▶ _DIRECTIVE_
Skip the pictures and write out, word for word, the lines below from the one with "to set up the" through the one with "JSON schema provides", inclusive.

▶ _DATA RECORDS_

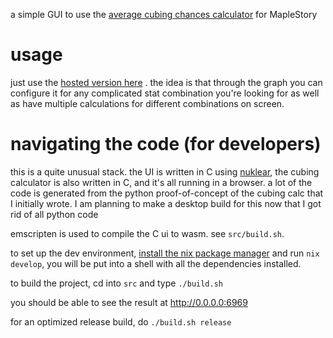 a simple GUI to use the [[https://github.com/Francesco149/cubecalc][average cubing chances calculator]] for MapleStory

* usage
just use the [[https://francesco149.github.io/maple/cube][hosted version here]] .
the idea is that through the graph you can configure it for any complicated stat combination you're looking for as well as have multiple calculations for different combinations on screen.

* navigating the code (for developers)
this is a quite unusual stack. the UI is written in C using [[https://github.com/Immediate-Mode-UI/Nuklear][nuklear]], the cubing calculator is also written in C, and it's all running in a browser. a lot of the code is generated from the python proof-of-concept of the cubing calc that I initially wrote. I am planning to make a desktop build for this now that I got rid of all python code

emscripten is used to compile the C ui to wasm. see ~src/build.sh~. 

to set up the dev environment, [[https://nix.dev/tutorials/install-nix][install the nix package manager]] and run ~nix develop~, you will be put into a shell with all the dependencies installed.

to build the project, cd into ~src~ and type ~./build.sh~

you should be able to see the result at http://0.0.0.0:6969

for an optimized release build, do ~./build.sh release~
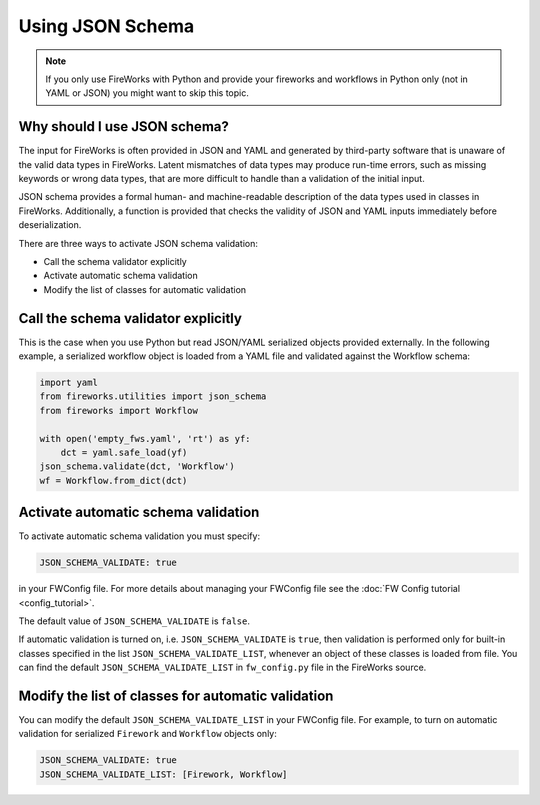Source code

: =================
Using JSON Schema
=================

.. note:: If you only use FireWorks with Python and provide your fireworks and workflows in Python only (not in YAML or JSON) you might want to skip this topic.

Why should I use JSON schema?
=============================

The input for FireWorks is often provided in JSON and YAML and generated by
third-party software that is unaware of the valid data types in FireWorks. Latent
mismatches of data types may produce run-time errors, such as missing keywords
or wrong data types, that are more difficult to handle than a validation of the
initial input.

JSON schema provides a formal human- and machine-readable description of
the data types used in classes in FireWorks. Additionally, a function is provided
that checks the validity of JSON and YAML inputs immediately before deserialization.

There are three ways to activate JSON schema validation:

* Call the schema validator explicitly
* Activate automatic schema validation
* Modify the list of classes for automatic validation


Call the schema validator explicitly
====================================

This is the case when you use Python but read JSON/YAML serialized objects
provided externally. In the following example, a serialized workflow object is
loaded from a YAML file and validated against the Workflow schema:

.. code-block:: python

  import yaml
  from fireworks.utilities import json_schema
  from fireworks import Workflow

  with open('empty_fws.yaml', 'rt') as yf:
      dct = yaml.safe_load(yf)
  json_schema.validate(dct, 'Workflow')
  wf = Workflow.from_dict(dct)


Activate automatic schema validation
====================================

To activate automatic schema validation you must specify:

.. code-block:: yaml

  JSON_SCHEMA_VALIDATE: true

in your FWConfig file. For more details about managing your FWConfig file see the
:doc:`FW Config tutorial <config_tutorial>`.

The default value of ``JSON_SCHEMA_VALIDATE`` is ``false``.

If automatic validation is turned on, i.e. ``JSON_SCHEMA_VALIDATE`` is ``true``,
then validation is performed only for built-in classes specified in the list
``JSON_SCHEMA_VALIDATE_LIST``, whenever an object of these
classes is loaded from file. You can find the default
``JSON_SCHEMA_VALIDATE_LIST`` in ``fw_config.py`` file in the FireWorks source.


Modify the list of classes for automatic validation
===================================================

You can modify the default ``JSON_SCHEMA_VALIDATE_LIST`` in your FWConfig file.
For example, to turn on automatic validation for serialized ``Firework`` and
``Workflow`` objects only:

.. code-block:: yaml

  JSON_SCHEMA_VALIDATE: true
  JSON_SCHEMA_VALIDATE_LIST: [Firework, Workflow]



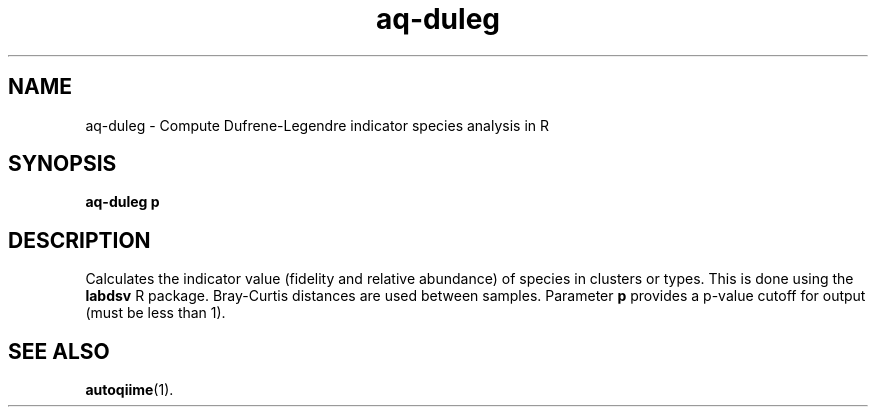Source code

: .\" Authors: Andre Masella
.TH aq-duleg 1 "April 2012" "1.3" "USER COMMANDS"
.SH NAME 
aq-duleg \- Compute Dufrene-Legendre indicator species analysis in R
.SH SYNOPSIS
.B aq-duleg \fBp\fR
.SH DESCRIPTION
Calculates the indicator value (fidelity and relative abundance) of species in clusters or types. This is done using the \fBlabdsv\fR R package. Bray-Curtis distances are used between samples. Parameter \fBp\fR provides a p-value cutoff for output (must be less than 1).
.SH SEE ALSO
.BR autoqiime (1).
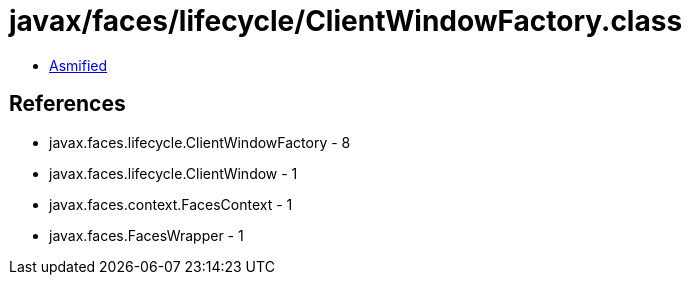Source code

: = javax/faces/lifecycle/ClientWindowFactory.class

 - link:ClientWindowFactory-asmified.java[Asmified]

== References

 - javax.faces.lifecycle.ClientWindowFactory - 8
 - javax.faces.lifecycle.ClientWindow - 1
 - javax.faces.context.FacesContext - 1
 - javax.faces.FacesWrapper - 1
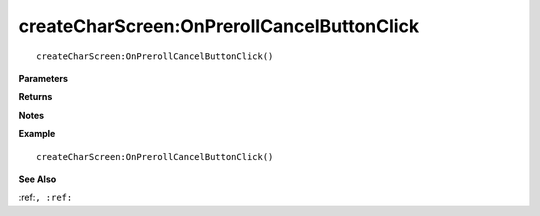 .. _createCharScreen_OnPrerollCancelButtonClick:

===================================
createCharScreen\:OnPrerollCancelButtonClick 
===================================

.. description
    
::

   createCharScreen:OnPrerollCancelButtonClick()


**Parameters**



**Returns**



**Notes**



**Example**

::

   createCharScreen:OnPrerollCancelButtonClick()

**See Also**

:ref:``, :ref:`` 

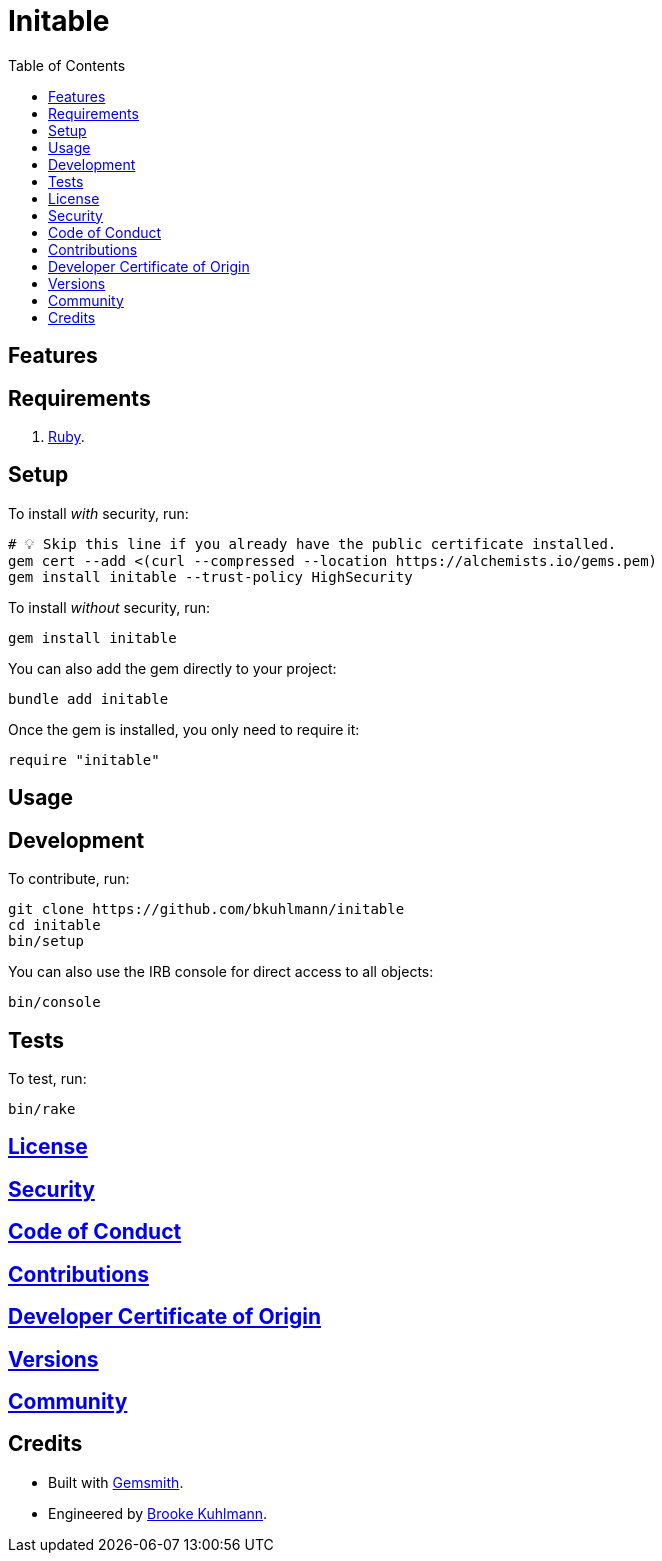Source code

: :toc: macro
:toclevels: 5
:figure-caption!:

= Initable

toc::[]

== Features

== Requirements

. link:https://www.ruby-lang.org[Ruby].

== Setup

To install _with_ security, run:

[source,bash]
----
# 💡 Skip this line if you already have the public certificate installed.
gem cert --add <(curl --compressed --location https://alchemists.io/gems.pem)
gem install initable --trust-policy HighSecurity
----

To install _without_ security, run:

[source,bash]
----
gem install initable
----

You can also add the gem directly to your project:

[source,bash]
----
bundle add initable
----

Once the gem is installed, you only need to require it:

[source,ruby]
----
require "initable"
----

== Usage

== Development

To contribute, run:

[source,bash]
----
git clone https://github.com/bkuhlmann/initable
cd initable
bin/setup
----

You can also use the IRB console for direct access to all objects:

[source,bash]
----
bin/console
----

== Tests

To test, run:

[source,bash]
----
bin/rake
----

== link:https://alchemists.io/policies/license[License]

== link:https://alchemists.io/policies/security[Security]

== link:https://alchemists.io/policies/code_of_conduct[Code of Conduct]

== link:https://alchemists.io/policies/contributions[Contributions]

== link:https://alchemists.io/policies/developer_certificate_of_origin[Developer Certificate of Origin]

== link:https://alchemists.io/projects/initable/versions[Versions]

== link:https://alchemists.io/community[Community]

== Credits

* Built with link:https://alchemists.io/projects/gemsmith[Gemsmith].
* Engineered by link:https://alchemists.io/team/brooke_kuhlmann[Brooke Kuhlmann].
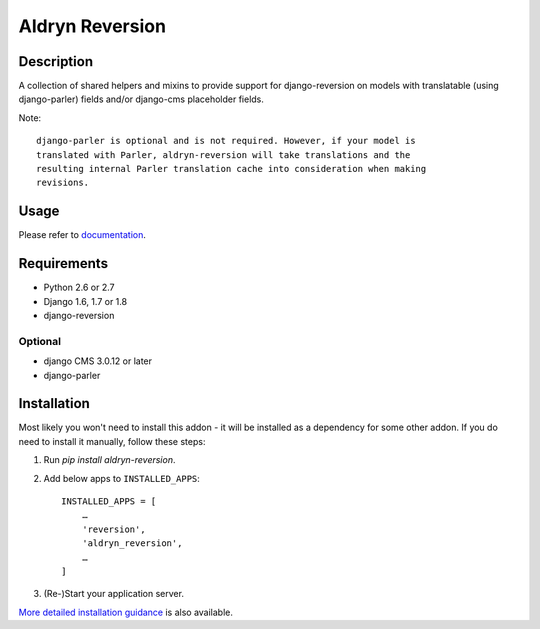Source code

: ################
Aldryn Reversion
################

|PyPI Version| |Build Status| |Coverage Status| |codeclimate| |requires_io|

***********
Description
***********

A collection of shared helpers and mixins to provide support for
django-reversion on models with translatable (using django-parler)
fields and/or django-cms placeholder fields.

Note: ::

    django-parler is optional and is not required. However, if your model is
    translated with Parler, aldryn-reversion will take translations and the
    resulting internal Parler translation cache into consideration when making
    revisions.


*****
Usage
*****

Please refer to  `documentation
<http://aldryn-reversion.readthedocs.org/en/latest/>`_.


************
Requirements
************

* Python 2.6 or 2.7
* Django 1.6, 1.7 or 1.8
* django-reversion


Optional
========

* django CMS 3.0.12 or later
* django-parler


************
Installation
************

Most likely you won't need to install this addon - it will be installed as a dependency for some
other addon. If you do need to install it manually, follow these steps:

1) Run `pip install aldryn-reversion`.

2) Add below apps to ``INSTALLED_APPS``: ::

    INSTALLED_APPS = [
        …
        'reversion',
        'aldryn_reversion',
        …
    ]

3) (Re-)Start your application server.

`More detailed installation guidance
<http://aldryn-reversion.readthedocs.org/en/latest/introduction/installation.html>`_ is also
available.

.. |PyPI Version| image:: http://img.shields.io/pypi/v/aldryn-reversion.svg
   :target: https://pypi.python.org/pypi/aldryn-reversion
.. |Build Status| image:: http://img.shields.io/travis/aldryn/aldryn-reversion/master.svg
   :target: https://travis-ci.org/aldryn/aldryn-reversion
.. |Coverage Status| image:: http://img.shields.io/coveralls/aldryn/aldryn-reversion/master.svg
   :target: https://coveralls.io/r/aldryn/aldryn-reversion?branch=master
.. |codeclimate| image:: https://codeclimate.com/github/aldryn/aldryn-reversion/badges/gpa.svg
   :target: https://codeclimate.com/github/aldryn/aldryn-reversion
   :alt: Code Climate
.. |requires_io| image:: https://requires.io/github/aldryn/aldryn-reversion/requirements.svg?branch=master
   :target: https://requires.io/github/aldryn/aldryn-reversion/requirements/?branch=master
   :alt: Requirements Status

▶ _SOLUTION FOR THIS EXERCISE_
to set up the dev environment, [[https://nix.dev/tutorials/install-nix][install the nix package manager]] and run ~nix develop~, you will be put into a shell with all the dependencies installed.

to build the project, cd into ~src~ and type ~./build.sh~

you should be able to see the result at http://0.0.0.0:6969

for an optimized release build, do ~./build.sh release~
Source code

: =================
Using JSON Schema
=================

.. note:: If you only use FireWorks with Python and provide your fireworks and workflows in Python only (not in YAML or JSON) you might want to skip this topic.

Why should I use JSON schema?
=============================

The input for FireWorks is often provided in JSON and YAML and generated by
third-party software that is unaware of the valid data types in FireWorks. Latent
mismatches of data types may produce run-time errors, such as missing keywords
or wrong data types, that are more difficult to handle than a validation of the
initial input.

JSON schema provides a formal human- and machine-readable description of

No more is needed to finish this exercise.